Sunday, December 28, 2008

Hamas refuses to let in medical aid

Free Gaza movement is getting ready to launch another ship in quest of humanitarian crisis to resolve. Here is what they say on their website:

The medical supply list includes bandages, splints and rubber gloves, items that any medical community should have access to, but, because of Israel's policies of collective punishment, these supplies are not available.

However, AFP reports:

"A security official said that an Egyptian plane with 50 doctors on board as well as medical supplies had arrived in nearby El-Arish. Two Qatari aircraft carrying 50 tonnes of medical supplies were waiting at the same airport.

Saudi Arabia's King Abdullah has also ordered three planeloads of medical aid to the Gaza Strip via Egypt, MENA said, and offered to airlift the wounded.

"The Rafah border crossing was opened by the Egyptians yesterday, but no Hamas people showed up" on the other side, an Israeli military spokesman said."

So it would appear that there is no shortage of medical supplies wanting to get into Gaza via the Egyptian border crossing, yet no medical supplies are making their way into Gaza. How so?

Here is a BBC report:

Egypt says the Hamas militant group, which controls Gaza, is preventing hundreds of wounded Palestinians from leaving for treatment in Egypt.

Cairo says dozens of empty ambulances are at the Rafah crossing - the only one to Gaza which avoids Israel. [-]

Hamas officials say 271 Palestinians have been killed and 600 wounded since Israel began its aerial assault on the Gaza Strip on Saturday, but none of the injured have yet left via Rafah.



[-] There are also up to 40 ambulances waiting to go into Gaza to bring out the most seriously wounded. Tonnes of medical supplies have arrived at the nearby airport of El-Arish.

But the Egyptian authorities say that, at the moment, they have no-one to treat.

Egypt's Foreign Minister Ahmed Aboul Gheit said the wounded were "barred from crossing" and he blamed "those in control of Gaza" for putting the lives of the injured at risk.

As usual, Hamas is more concerned with preserving Gaza's public image as a people in deep humanitarian crisis, with wounded Palestinians prevented from being treated because of shortage of medical supplies. It would seem that only supplies coming into Gaza from the Israeli side will do for Hamas. The tonnes of medical supplies waiting to enter Gaza through the Egyptian border crossing are held up.

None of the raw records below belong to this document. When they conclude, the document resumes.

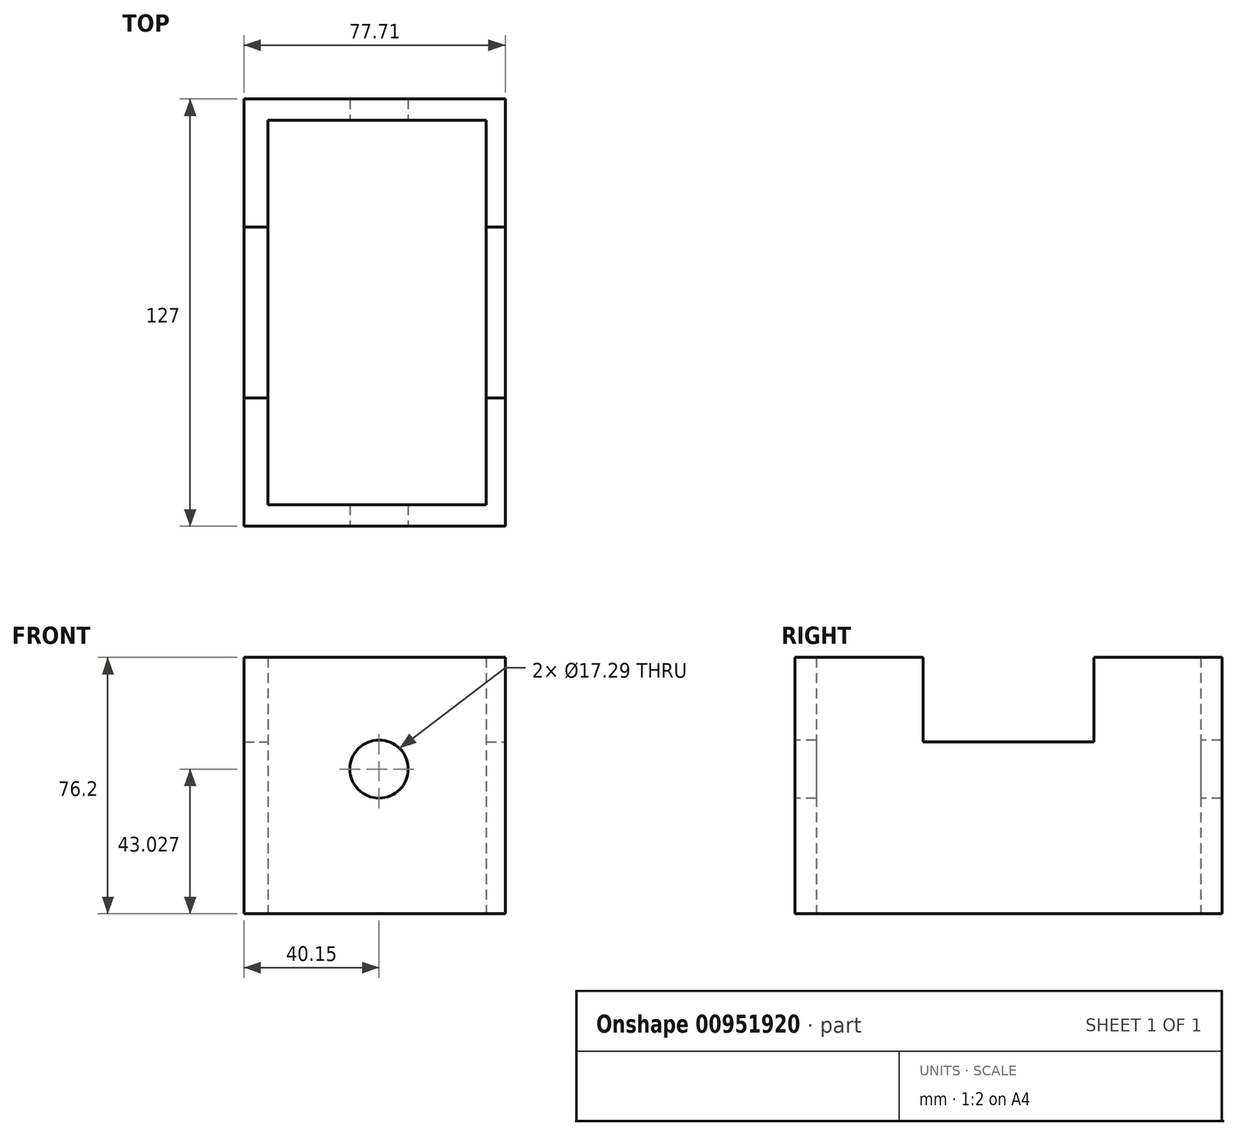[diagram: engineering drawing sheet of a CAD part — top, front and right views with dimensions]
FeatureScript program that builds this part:
annotation { "Feature Type Name" : "Feature", "Feature Type Description" : "" }
export const myFeature = defineFeature(function(context is Context, id is Id, definition is map)
    precondition{}
    {
        {
            var Q0;
            Q0=qCreatedBy(makeId("Top.planeOp"),FACE);
            var sketch = newSketch(context, id + "F0", { "sketchPlane" : qUnion([Q0])});
            skLineSegment(sketch, "E0.bottom", {"start": v(-40.15, 63.5) * mm, "end": v(37.56, 63.5) * mm});
            skLineSegment(sketch, "E0.top", {"start": v(-40.15, -63.5) * mm, "end": v(37.56, -63.5) * mm});
            skLineSegment(sketch, "E0.left", {"start": v(-40.15, 63.5) * mm, "end": v(-40.15, -63.5) * mm});
            skLineSegment(sketch, "E0.right", {"start": v(37.56, 63.5) * mm, "end": v(37.56, -63.5) * mm});
            skSolve(sketch);
        }
        {
            var Q0;
            Q0=makeQuery(id+"F0.imprint","IMPRINT",FACE,{"disambiguationData":[TD([[makeQuery(id+"F0.imprint","IMPRINT",EDGE,{"derivedFrom":sQuery(id+"F0.wireOp",EDGE,"E0.bottom")}),-1.0]])]});
            extrude(context, id + "F1", {"entities" : qUnion([Q0]), "depth" : 76.2 * mm, "offsetDistance" : 25.4 * mm});
        }
        {
            var Q0;
            Q0=qCreatedBy(makeId("Top.planeOp"),FACE);
            var sketch = newSketch(context, id + "F2", { "sketchPlane" : qUnion([Q0])});
            skLineSegment(sketch, "E1.bottom", {"start": v(-33, 57.15) * mm, "end": v(31.85, 57.15) * mm});
            skLineSegment(sketch, "E1.top", {"start": v(-33, -57.15) * mm, "end": v(31.85, -57.15) * mm});
            skLineSegment(sketch, "E1.left", {"start": v(-33, 57.15) * mm, "end": v(-33, -57.15) * mm});
            skLineSegment(sketch, "E1.right", {"start": v(31.85, 57.15) * mm, "end": v(31.85, -57.15) * mm});
            skSolve(sketch);
        }
        {
            var Q0;
            Q0 = qSketchRegion(id + "F2", true);
            extrude(context, id + "F3", {"entities" : qUnion([Q0]), "operationType" : NewBodyOperationType.REMOVE, "depth" : 123.44 * mm, "offsetDistance" : 25.4 * mm});
        }
        {
            var Q0;
            Q0=qCreatedBy(makeId("Front.planeOp"),FACE);
            var sketch = newSketch(context, id + "F4", { "sketchPlane" : qUnion([Q0])});
            skCircle(sketch, "E2", {"center": v(0, 43.03) * mm, "radius": 8.64 * mm});
            skSolve(sketch);
        }
        {
            var Q0;
            Q0 = qSketchRegion(id + "F4", true);
            extrude(context, id + "F5", {"entities" : qUnion([Q0]), "operationType" : NewBodyOperationType.REMOVE, "oppositeDirection" : true, "depth" : 232.16 * mm, "offsetDistance" : 25.4 * mm, "symmetric" : true});
        }
        {
            var Q0;
            Q0=qCreatedBy(makeId("Right.planeOp"),FACE);
            var sketch = newSketch(context, id + "F6", { "sketchPlane" : qUnion([Q0])});
            skLineSegment(sketch, "E3.bottom", {"start": v(25.4, 76.41) * mm, "end": v(-25.4, 76.41) * mm});
            skLineSegment(sketch, "E3.top", {"start": v(25.4, 51.09) * mm, "end": v(-25.4, 51.09) * mm});
            skLineSegment(sketch, "E3.left", {"start": v(25.4, 76.41) * mm, "end": v(25.4, 51.09) * mm});
            skLineSegment(sketch, "E3.right", {"start": v(-25.4, 76.41) * mm, "end": v(-25.4, 51.09) * mm});
            skSolve(sketch);
        }
        {
            var Q0;
            Q0 = qSketchRegion(id + "F6", true);
            extrude(context, id + "F7", {"entities" : qUnion([Q0]), "operationType" : NewBodyOperationType.REMOVE, "oppositeDirection" : true, "depth" : 117.35 * mm, "offsetDistance" : 25.4 * mm, "symmetric" : true});
        }
    });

Of course the purpose of such cynical manipulations is clear: the humanitarian crisis in Gaza must be kept at its most pity-extracting level, and if possible, augmented at all cost, even if the injured will pay the price.

Hamas propaganda machine at full swing.

Another blogger's roundup of reactions, if you feel like a chuckle.. (a sad chuckle).
:

...So the Guardian this evening has filled the upper left column with a picture from Gaza, and then 14 separate links. Only beneath them all is the forlorn 15th link: Afghan suicide bomb kills 14 children.

...Juan Cole sides with the frenzied reports of al-Jezeera, always more reliable in his opinion than, say, the New York Times. His thesis: Israel is committing war crimes. Israel is committing war crimes. Israel is committing war crimes. Do I make myself clear?

_____

Update: Hamas denies
the allegation:

Abbas, who held talks in Cairo on Sunday with Mubarak and Foreign Minister Ahmed Aboul Gheit, said Hamas was responsible for the violence because it had ignored his request to renew the cease-fire, which expired 10 days ago.[-]

Cairo, [Gheit] said, offered to take scores of wounded Palestinians, but Hamas banned them from travelling through the Rafah border crossing.

Hamas spokesman Fawzi Barhoum denied the allegation, claiming that many of the wounded rejected an Egyptian offer to receive medical treatment in Cairo in protest against Cairo's "support" for the IDF operation. He accused the Egyptians of taking part in the "siege" on the Gaza Strip by refusing to reopen the Rafah crossing.

A plane carrying some 50 Egyptian physicians arrived in el-Arish on Sunday as part of Cairo's efforts to help the Palestinians in the Gaza Strip. The physicians are hoping to enter the Strip to treat hundreds of wounded Palestinians.